Kültürler gelecek nesile, kuşaktan kuşağa akar. Her kuşak kendi zaman diliminde, geçmişi bir çırpıda unutmayan aradaki bağı sağlar. Dün dünde kaldı can cağazım demez!
Cumhuriyet öncesi ve cumhuriyetin son üç çeyreğinde çoklu aile yaşamı ve sülela birliği önemliydi.
Tıpkı çukur dizisinde söylendiği gibi
“Tektiler, Birdiler, Kardeştiler.” Biri diğeri çin göz kırpmadan her şey yaparlardı.
Birbirlerinin Hızır’larıydılar!
Bibi’ler vardı.
Herkesin Bibi’si.
Küçükten büyüğün saygı duyduğu bibi! Onun isteğini geri çevirmez, benim karizmam var diye gocunmazdı.
Çünkü ben yoktu.
Biz vardı.
Sülale çıkarı, kişi çıkarından önde gelirdi.
Aradan yıllar geçti.
Kapitalizmi hükmü tüm değerleri yıktı. Kapitalist kültürün özünde ego var. Ego tavan yaptı.
Çıkar; kardeşi kardeşten etti.
Birimiyiz sorusunun karşılığı, değiliz!
Tek miyiz sorusunun karşılığı, değiliz!
Kardeş miyiz sorusunun karşılığı, değiliz!
Oldu!
Oysa kalın bağa tutunarak bütün acılara rağmen herkes mutluydu.

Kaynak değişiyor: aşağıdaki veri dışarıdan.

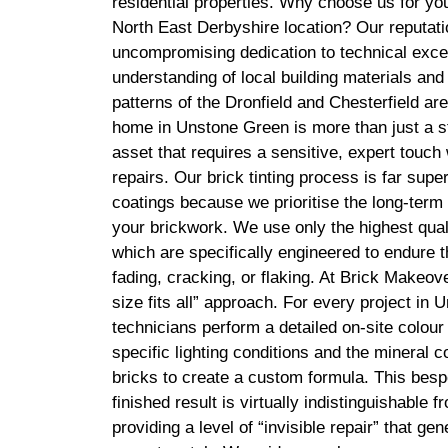
residential properties. Why choose us for you
North East Derbyshire location? Our reputatio
uncompromising dedication to technical exce
understanding of local building materials and
patterns of the Dronfield and Chesterfield ar
home in Unstone Green is more than just a stru
asset that requires a sensitive, expert touch
repairs. Our brick tinting process is far sup
coatings because we prioritise the long-term 
your brickwork. We use only the highest quali
which are specifically engineered to endure t
fading, cracking, or flaking. At Brick Makeove
size fits all” approach. For every project in
technicians perform a detailed on-site colour
specific lighting conditions and the mineral c
bricks to create a custom formula. This besp
finished result is virtually indistinguishable 
providing a level of “invisible repair” that ge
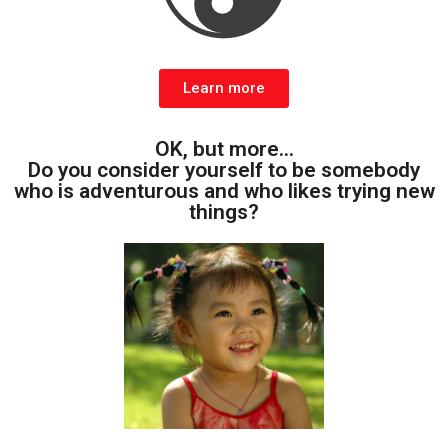
Learn more
OK, but more...
Do you consider yourself to be somebody
who is adventurous and who likes trying new
things?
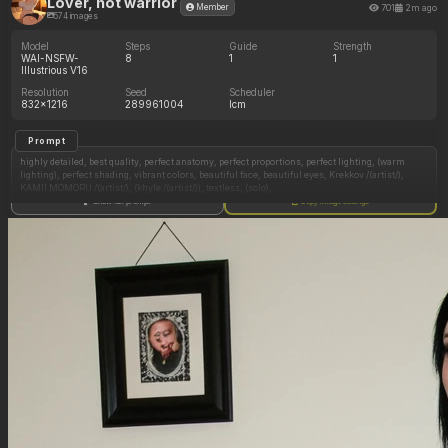
Lover, not warrior
701
2m ago
Member
574 images
Model
Steps
Guide
Strength
WAI-NSFW-
8
1
1
Illustrious V16
Resolution
Seed
Scheduler
832x1216
289961004
lcm
Prompt
highly detailed, best quality, perfect anatomy, perfect proportions, perfect lighting, (warm
lighting), perfect shading, vibrant colors, beautiful face, beautiful eyes, Krekkov /(artist/),
KAMII MOMORU /(artist/), (khyle /(artist/)), textless, (solo),
Show full prompt
Copy image settings
(Height:165sm)
brown hair, green eyes, fat cheeks, scarlet lips, short hair, clothing too tight, unbuttoned
jean shorts, white crop top,
(skindentation:1.5), motion lines,
very upset, frown, looking down,
(small adult breasts:1.30),
(chubby belly:0.10), double belly,
(Round sexy ass:0.30),
Thick thighs, doughy thighs, wide hips,
(dim lighting, dark surroundings:1.2), front view, standing, in kitchen, hands-free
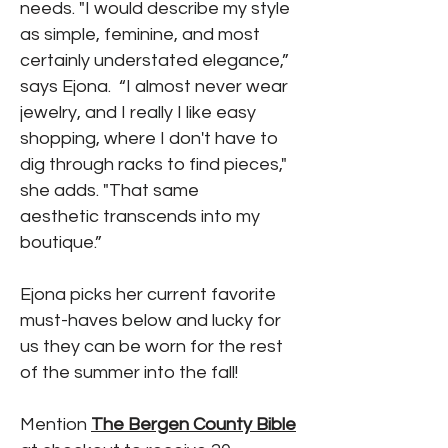
needs. "I would describe my style
as simple, feminine, and most
certainly understated elegance,”
says Ejona. “I almost never wear
jewelry, and I really I like easy
shopping, where I don't have to
dig through racks to find pieces,"
she adds. "That same
aesthetic transcends into my
boutique.”
Ejona picks her current favorite
must-haves below and lucky for
us they can be worn for the rest
of the summer into the fall!
Mention
The Bergen County Bible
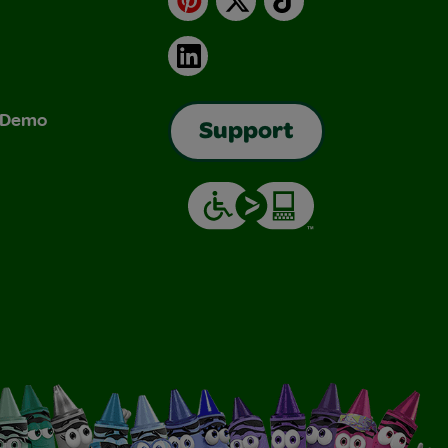
LinkedIn
& Demo
Support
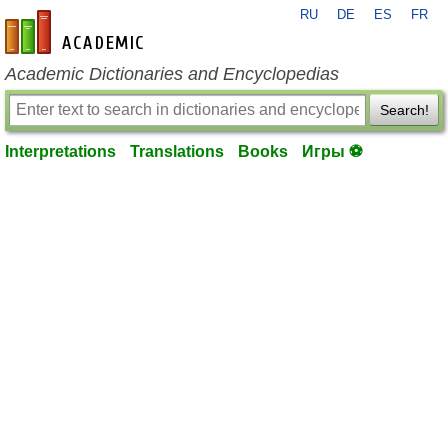
RU
DE
ES
FR
en-academic.com
Academic Dictionaries and Encyclopedias
Search!
Interpretations
Translations
Books
Игры ⚽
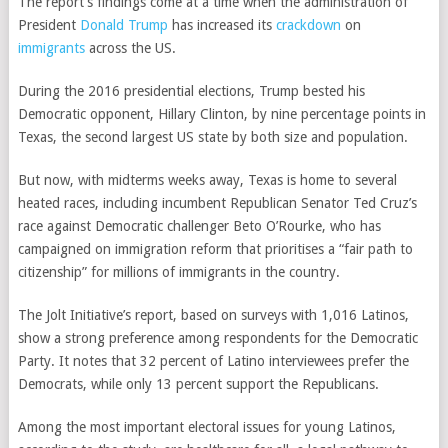
The report’s findings come at a time when the administration of
President
Donald Trump
has increased its
crackdown
on
immigrants
across the US.
During the 2016 presidential elections, Trump bested his
Democratic opponent, Hillary Clinton, by nine percentage points in
Texas, the second largest US state by both size and population.
But now, with midterms weeks away, Texas is home to several
heated races, including incumbent Republican Senator Ted Cruz’s
race against Democratic challenger Beto O’Rourke, who has
campaigned on immigration reform that prioritises a “fair path to
citizenship” for millions of immigrants in the country.
The Jolt Initiative’s report, based on surveys with 1,016 Latinos,
show a strong preference among respondents for the Democratic
Party. It notes that 32 percent of Latino interviewees prefer the
Democrats, while only 13 percent support the Republicans.
Among the most important electoral issues for young Latinos,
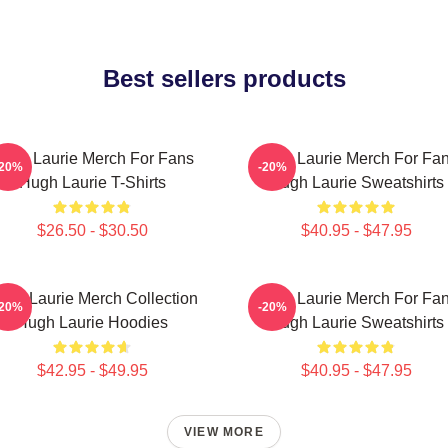
Best sellers products
ugh Laurie Merch For Fans
Hugh Laurie Merch For Fa
-20%
-20%
Hugh Laurie T-Shirts
Hugh Laurie Sweatshirts
$26.50 - $30.50
$40.95 - $47.95
ugh Laurie Merch Collection
Hugh Laurie Merch For Fa
-20%
-20%
Hugh Laurie Hoodies
Hugh Laurie Sweatshirts
$42.95 - $49.95
$40.95 - $47.95
VIEW MORE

Bibi’ler yaşlandı. Bir tas su verecek birini bulamıyor. Kapısını çalacak kimse kalmadı.
Tek çaresi kaldı!
Hızır’ı çağırmak.
Hızır gelir mi ki? Sanmam.
Hızır’ın eli sülalenin içinde birilerindeydi.

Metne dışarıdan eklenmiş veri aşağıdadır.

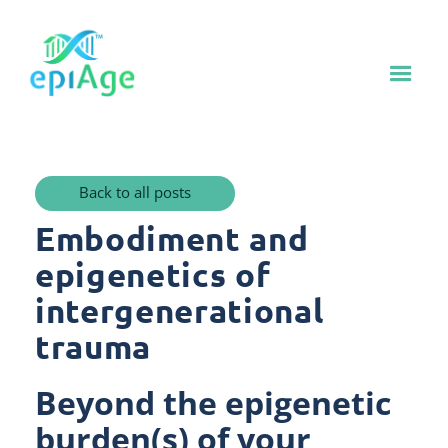
Back to all posts
Embodiment and
epigenetics of
intergenerational
trauma
Beyond the epigenetic
burden(s) of your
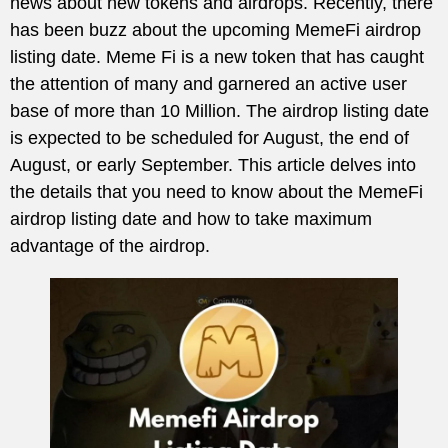
news about new tokens and airdrops. Recently, there
has been buzz about the upcoming MemeFi airdrop
listing date. Meme Fi is a new token that has caught
the attention of many and garnered an active user
base of more than 10 Million. The airdrop listing date
is expected to be scheduled for August, the end of
August, or early September. This article delves into
the details that you need to know about the MemeFi
airdrop listing date and how to take maximum
advantage of the airdrop.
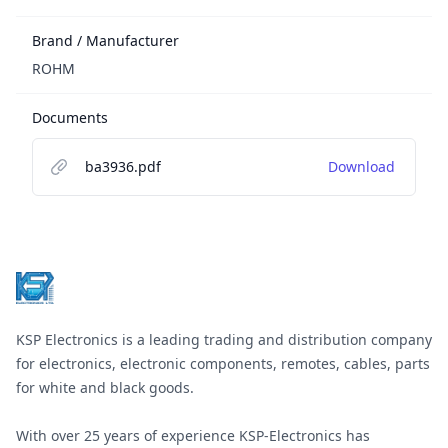
Brand / Manufacturer
ROHM
Documents
ba3936.pdf
Download
Footer
KSP Electronics is a leading trading and distribution company
for electronics, electronic components, remotes, cables, parts
for white and black goods.
With over 25 years of experience KSP-Electronics has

Ama o birileri kapitalizmin çarkında kayboldu gitti.
Dün tüm CHP dünyası birdi, tekti, kardeşti. Her CHP’li diğeri için ölüm şerbeti içerdi. Birlikte sevinir. Birlikte üzülürlerdi.
Yol arkadaşlığı çok güçlüydü.
Tekirdağ’daki, Hakkari’deki, Trabzon’daki ve Adana’daki aynı dili konuşurdu.
Bu değerler kayboldu.
Emek En Yüce değer algısı da, kardeşçe ve omuz omuza yol yürüme, badana altında eridi gitti…
Hey Bibim, hey!
Nerede kaldı o güzel günler.
31 Mart 2024 günü Değişim ve dönüşüm iddiasıyla umut doğdu.
Ama fazla sürmedi.
Ego yine ortaya çıktı. Her şeyi berbat etti. Kardeş kardeşe vurmaya başladı.
Bekliyoruz!
Ya bir lider çıkacak. Ya da bir rüzgarla gelen tohum gibi çiçek açmadan kuruyacak.

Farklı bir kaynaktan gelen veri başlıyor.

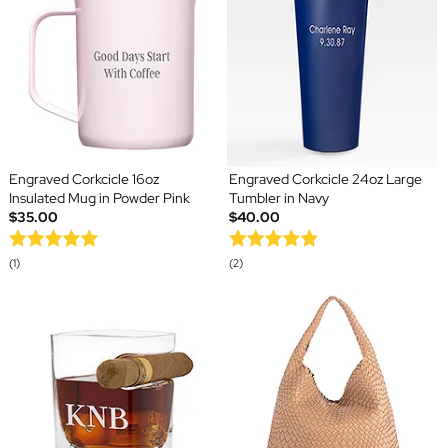
Engraved Corkcicle 16oz
Engraved Corkcicle 24oz Large
Insulated Mug in Powder Pink
Tumbler in Navy
$35.00
$40.00
(1)
(2)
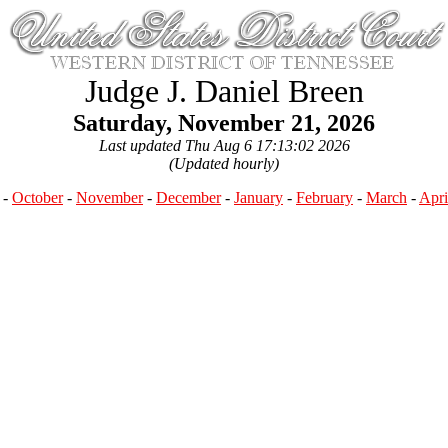
Judge J. Daniel Breen
Saturday, November 21, 2026
Last updated Thu Aug 6 17:13:02 2026
(Updated hourly)
-
October
-
November
-
December
-
January
-
February
-
March
-
Apri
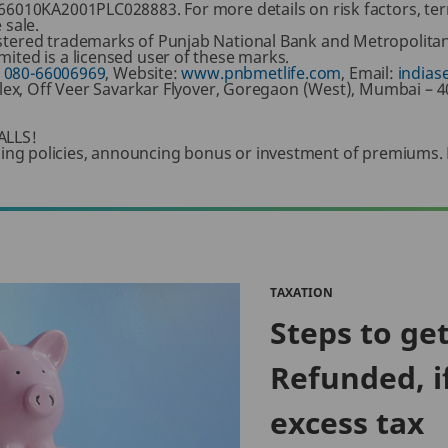
66010KA2001PLC028883. For more details on risk factors, ter
 sale.
tered trademarks of Punjab National Bank and Metropolitan 
ited is a licensed user of these marks.
:
080-66006969
, Website:
www.pnbmetlife.com
, Email:
indias
mplex, Off Veer Savarkar Flyover, Goregaon (West), Mumbai – 
LLS!
 selling policies, announcing bonus or investment of premiums.
TAXATION
Steps to ge
Refunded, i
excess tax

Gündem çok karışık. At izi, it izine karıştı.
“Bindik bir alamete, gidiyoruz kıyamete.”
Ağıt yakan, yanık sesiyle geçmişimizi türkülerle anlatan, hopucunu ve deli çayın çılgın sesini özledim be bibim!
Bütün mümkünlerin kıyısında dolanıp duruyorum.